Triumviri Mensari Imperia
"Only a madman or an economist could believe in infinite growth in a finite system." - Kenneth Boulding
Is it just me, or did we not just narrowly avoid a complete failure of the global market economy? Yet the corporate incest we call news media, the same outlets that were just trumpeting the end of the world as we know it, now refer us to the global 'recession'. Certainly the thousands who have lost their homes, jobs and savings must be insulted by newspeak euphemisms like 'adjustment' and 'downturn'? Didn't we all see "The Wizard", as former Federal Reserve Chairman Alan Greenspan is known, pulling the levers that control the smoke and mirrors of market capitalism?! The Orwellian doublethink of Central Bank intervention in "free" markets, as proselytized by the pope of deregulation himself, seemed once and for all exposed as heresy. They must be putting something in the water; how else is it possible that things are already back to business as usual... even while the banks continue to fall, more quietly granted, but without ceasing.In the '90s, amid the wilderness of token regulatory bodies like the Commodity Futures Trading Commission, there emerged a prophetess of profit. Brooksley Born, then chair of the CFTC, began to preach against what she called a “dark market” of derivatives. So called hedges, bets, swaps and other arcane instruments with names evocative more of gambling than finance, were being exploited in a rigged casino game of high-stakes and perverse profit. Born descried a covert market totally unregulated, not traded on exchanges, without records or official reporting of any kind.... carte-blanche for black-box derivative trading. Not surprisingly, with 5 lobbyists for every congressman in the federal financial sector, a brief inquisition was held and Born was excommunicated from Whitewash-ington.

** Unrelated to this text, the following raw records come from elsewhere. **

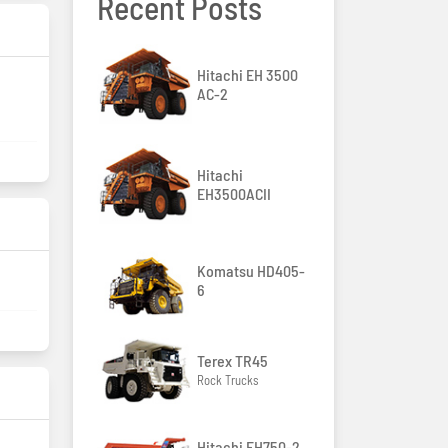
Recent Posts
Hitachi EH 3500
AC-2
Hitachi
EH3500ACII
Komatsu HD405-
6
Terex TR45
Rock Trucks
Hitachi EH750-2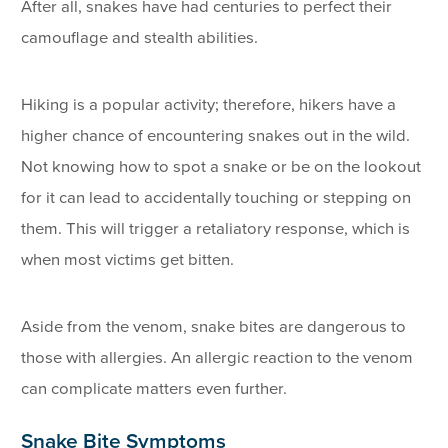
After all, snakes have had centuries to perfect their
camouflage and stealth abilities.
Hiking is a popular activity; therefore, hikers have a
higher chance of encountering snakes out in the wild.
Not knowing how to spot a snake or be on the lookout
for it can lead to accidentally touching or stepping on
them. This will trigger a retaliatory response, which is
when most victims get bitten.
Aside from the venom, snake bites are dangerous to
those with allergies. An allergic reaction to the venom
can complicate matters even further.
Snake Bite Symptoms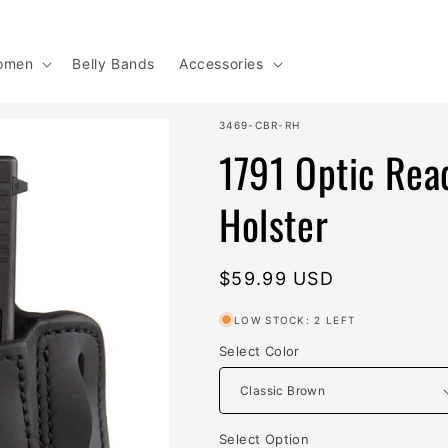
omen
Belly Bands
Accessories
SKU:
3469-CBR-RH
1791 Optic Read
Holster
Regular
$59.99 USD
price
LOW STOCK: 2 LEFT
Select Color
Select Option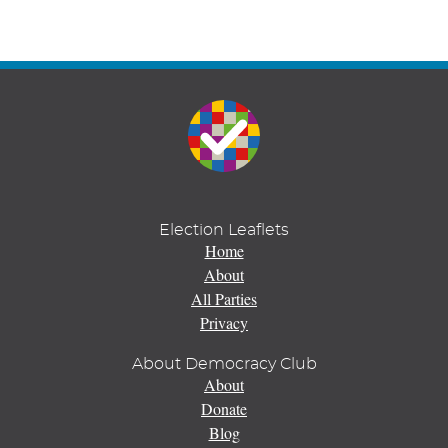
Election Leaflets
Home
About
All Parties
Privacy
About Democracy Club
About
Donate
Blog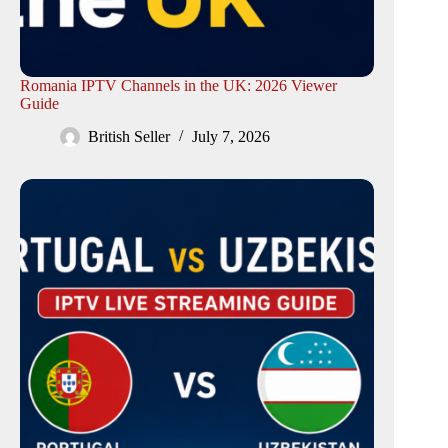
Romania IPTV Channels in the UK: 2026 Viewer
Guide
British Seller
July 7, 2026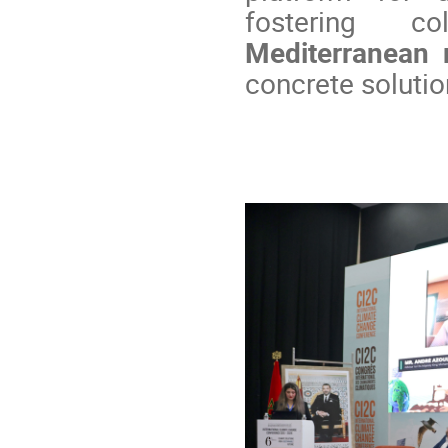
fostering c
Mediterranean 
concrete solutio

Six weeks later, LTCM's John Meriwether, head alchemist responsible for converting 500 million into a trillion-dollar golden hedge, soon saw his wizard hat turn into a dunce cap when the titanic fund started turning into lead. Losses of 50 million dollars a day soon got the attention of the 15 banks duped into thinking they were the belle of the ball, in what turned out to be just another capitalist gangbang. The President's Working Group, a sort of star chamber of finance created by Reagan, also noticed and formed a Crisis Group which identified the 'systemic risk'. The system in question, of course, was no less than the US economy. Worried that the first domino had toppled, the cabal of elite geniuses first did nothing; for four days. They then brilliantly suggested that the banks bail themselves out...which they did. Crisis averted. That was 1998!

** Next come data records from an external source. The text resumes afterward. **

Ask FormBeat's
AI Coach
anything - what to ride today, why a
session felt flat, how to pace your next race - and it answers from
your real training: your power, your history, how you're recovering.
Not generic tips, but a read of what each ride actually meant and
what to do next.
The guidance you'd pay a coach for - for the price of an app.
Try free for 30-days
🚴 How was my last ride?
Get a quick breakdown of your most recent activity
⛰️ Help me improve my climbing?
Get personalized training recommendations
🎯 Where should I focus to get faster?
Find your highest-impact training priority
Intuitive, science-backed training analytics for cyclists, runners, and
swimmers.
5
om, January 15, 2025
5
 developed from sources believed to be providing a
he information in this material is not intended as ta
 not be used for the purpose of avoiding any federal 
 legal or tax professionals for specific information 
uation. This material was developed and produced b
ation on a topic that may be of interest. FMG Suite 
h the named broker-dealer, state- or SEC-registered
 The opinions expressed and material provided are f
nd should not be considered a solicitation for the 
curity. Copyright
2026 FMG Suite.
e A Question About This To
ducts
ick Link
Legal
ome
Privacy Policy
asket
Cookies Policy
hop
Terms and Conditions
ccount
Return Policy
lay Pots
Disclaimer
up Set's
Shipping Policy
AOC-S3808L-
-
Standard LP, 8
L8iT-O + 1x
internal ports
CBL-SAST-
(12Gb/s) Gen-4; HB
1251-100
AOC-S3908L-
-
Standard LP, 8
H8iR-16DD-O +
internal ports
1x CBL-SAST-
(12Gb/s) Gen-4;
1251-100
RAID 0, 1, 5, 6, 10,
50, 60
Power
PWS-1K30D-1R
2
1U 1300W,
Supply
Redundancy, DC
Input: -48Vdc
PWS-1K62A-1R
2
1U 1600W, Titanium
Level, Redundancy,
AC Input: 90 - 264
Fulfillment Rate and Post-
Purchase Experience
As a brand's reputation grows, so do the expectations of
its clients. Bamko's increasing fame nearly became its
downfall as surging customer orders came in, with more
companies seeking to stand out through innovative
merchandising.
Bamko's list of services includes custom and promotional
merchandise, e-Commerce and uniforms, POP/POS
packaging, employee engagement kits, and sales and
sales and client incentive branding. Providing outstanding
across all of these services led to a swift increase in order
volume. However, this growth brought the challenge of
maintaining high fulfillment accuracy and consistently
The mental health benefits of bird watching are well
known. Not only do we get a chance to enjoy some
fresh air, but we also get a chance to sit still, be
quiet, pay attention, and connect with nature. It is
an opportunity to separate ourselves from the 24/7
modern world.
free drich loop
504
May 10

Even the over-lobbied congress seemed alarmed by this near monetary meltdown. So Greenspan, Robert Rubin and Larry Summers stirred the magic commerce cauldron and came up with a Great Depression anti-formula. Rather than implementing the safeguards based on lessons learned from 1931, they conversely argued that they should be completely subverted and actually used as a reverse template: there should be NO transparency, NO capital reserve requirements, NO regulation on intermediaries, NO prohibition on manipulation and NO prohibition on fraud. They arrogantly insisted that the 'invisible hand' of market regulation, continue to be allowed to deal secrecy, impunity, manipulation and FRAUD into the money game.No wonder the pseudo-science of economics is thought to be complicated. I, for one, do not have a mind capable of resolving such paradox. Maybe, like Greenspan, you have to be an acolyte of Ayn Rand to grasp such mysteries?

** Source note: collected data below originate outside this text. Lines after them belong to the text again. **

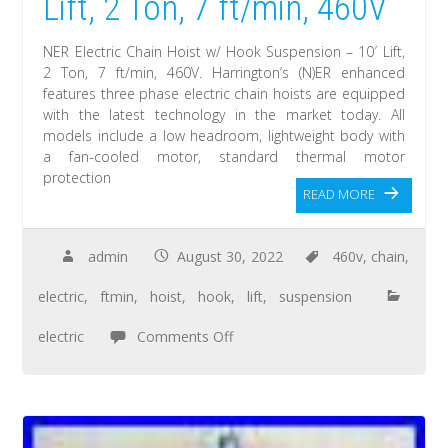
Lift, 2 Ton, 7 ft/min, 460V
NER Electric Chain Hoist w/ Hook Suspension – 10′ Lift,
2 Ton, 7 ft/min, 460V. Harrington’s (N)ER enhanced
features three phase electric chain hoists are equipped
with the latest technology in the market today. All
models include a low headroom, lightweight body with
a fan-cooled motor, standard thermal motor
protection
READ MORE
admin
August 30, 2022
460v
,
chain
,
electric
,
ftmin
,
hoist
,
hook
,
lift
,
suspension
electric
Comments Off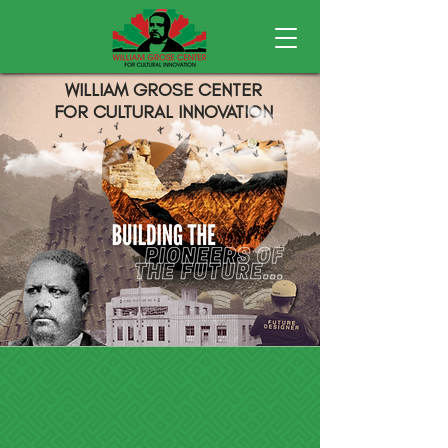
WILLIAM GROSE CENTER
FOR CULTURAL INNOVATION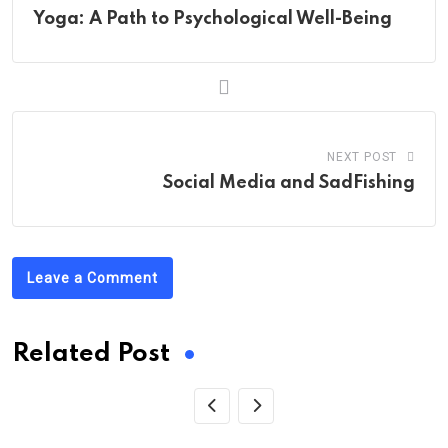
Yoga: A Path to Psychological Well-Being
NEXT POST
Social Media and SadFishing
Leave a Comment
Related Post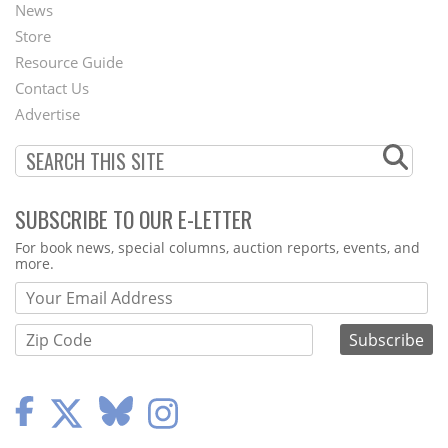
News
Second
Store
Footer
Resource Guide
Contact Us
Menu
Advertise
SUBSCRIBE TO OUR E-LETTER
Webform
For book news, special columns, auction reports, events, and
more.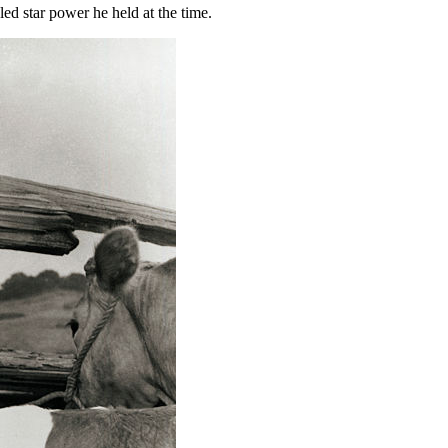
led star power he held at the time.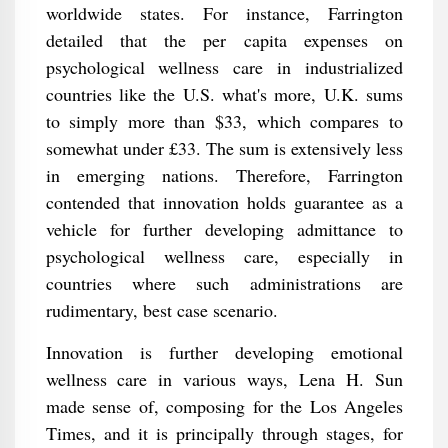
worldwide states. For instance, Farrington
detailed that the per capita expenses on
psychological wellness care in industrialized
countries like the U.S. what's more, U.K. sums
to simply more than $33, which compares to
somewhat under £33. The sum is extensively less
in emerging nations. Therefore, Farrington
contended that innovation holds guarantee as a
vehicle for further developing admittance to
psychological wellness care, especially in
countries where such administrations are
rudimentary, best case scenario.
Innovation is further developing emotional
wellness care in various ways, Lena H. Sun
made sense of, composing for the Los Angeles
Times, and it is principally through stages, for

By 2007, the sleight-of-hand sub prime crisis and other forms of hot-potato fund management (Credit Default Swaps...etc) precipitated another Chernobyl of capital. Though, by then it was 600 times worse. Literally. The same unchecked grotesquery of greed and hubris had been allowed to reach 595 trillion dollars. This time the failing banks, brokers, trusts and investment houses couldn't bail themselves out. So, in the hopeless, opposite-world logic of 'reward the wicked and punish the victims', generations of working taxpayers will be forced to carry this cross of debt.
Greenspan, conveniently after retiring, recanted in a stunning public admission that his 50yr career and entire world view were based on a fallacy. Tragically, not all of his zealots have joined him in his reformation; Rubin went on to 'earn' 126 million dollars in compensation... for applying the same ideological wrecking-ball to Citibank. Larry Summers is a high-level economic adviser to Obama! Present high priests, the current chair of the CFT commission, the Federal Reserve chairman and Treasury Secretary were drawn right from the same laissez-faire cult that oversaw the '08 abomination; deregulation devotees and champions of corporate capitalism, all.
Sometimes, all you can do is listen to the blood pound in your temples when trying to rationalize insanity.